Calcium-enhanced cytotoxicity and T3SS1 gene expression require LafK. (A) lafK mutant cytotoxicity. Strain LM5674 and the congenic lafK mutant LM7789 were grown on HI plates or HI plates with 4 mM CaCl₂ or 10 mM CaCl₂. Cells were suspended in HI broth from these plates and used to infect CHO cells at an MOI of 15. Cytotoxicity, measured in the LDH release assay, is reported as percent lysis normalized to the maximum lysis for the wild type grown on HI. Error bars represent standard errors from 5 replicates for one representative experiment of three. From 3 to 5 h postinfection, the lafK mutant cytotoxicity was statistically different from that for the wild type grown under each condition (P < 0.01). (B) T3SS1::lux in the lafK mutant. T3SS1 gene expression was measured in strain LM5191 and the congenic lafK mutant strain LM9596, carrying a plasmid with a T3SS1::lux reporter. Strains were grown on HI plates with tetracycline (to maintain the reporter) or HI plates with 4 mM CaCl₂ or 10 mM CaCl₂. Cells were harvested periodically for luminescence measurements, expressed as SLU. Error bars represent standard deviations from triplicate assays at each time point for one representative experiment of three. From 7 to 9 h, expression in the lafK mutant was statistically different from expression in the wild type under each condition (P < 0.001).

FIG. 9.

Calcium regulates swarming and type III secretion. The availability of calcium affects global gene expression positively and negatively in V. parahaemolyticus. Two large gene sets displaying calcium-induced gene expression encode the swarming and T3SS1 regulons. This regulation is mediated in part by the calcium-repressed, LysR-type transcription factor CalR. Calcium represses calR transcription in CalR-dependent and -independent manners. calR mutants show enhanced swarming motility, laf gene expression, cytotoxicity, and T3SS1 gene expression.

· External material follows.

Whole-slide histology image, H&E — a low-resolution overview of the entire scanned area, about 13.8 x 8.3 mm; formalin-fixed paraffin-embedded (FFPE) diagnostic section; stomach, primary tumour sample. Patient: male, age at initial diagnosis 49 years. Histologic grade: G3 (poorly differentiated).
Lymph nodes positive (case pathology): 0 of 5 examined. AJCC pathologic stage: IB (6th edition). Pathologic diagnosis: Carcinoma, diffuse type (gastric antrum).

As a consequence, calR is repressed in high calcium, and swarming and virulence increase. The swarming regulator LafK is required to mediate a major portion of the T3SS1 response to calcium. In addition, evidence suggests a capacity for feedback regulation of swarming upon upregulation of exsA expression. Thus, during growth on a surface, calcium seems to act as a colonization signal influencing the capacity to swarm and be pathogenic; however, regulatory mechanisms also exist to link and modulate the expression of swarming and T3SS1 genes. Although not depicted, iron availability has been identified as an additional signal operating independently to influence expression of these two regulons; iron-limiting conditions induce swarming and T3SS1.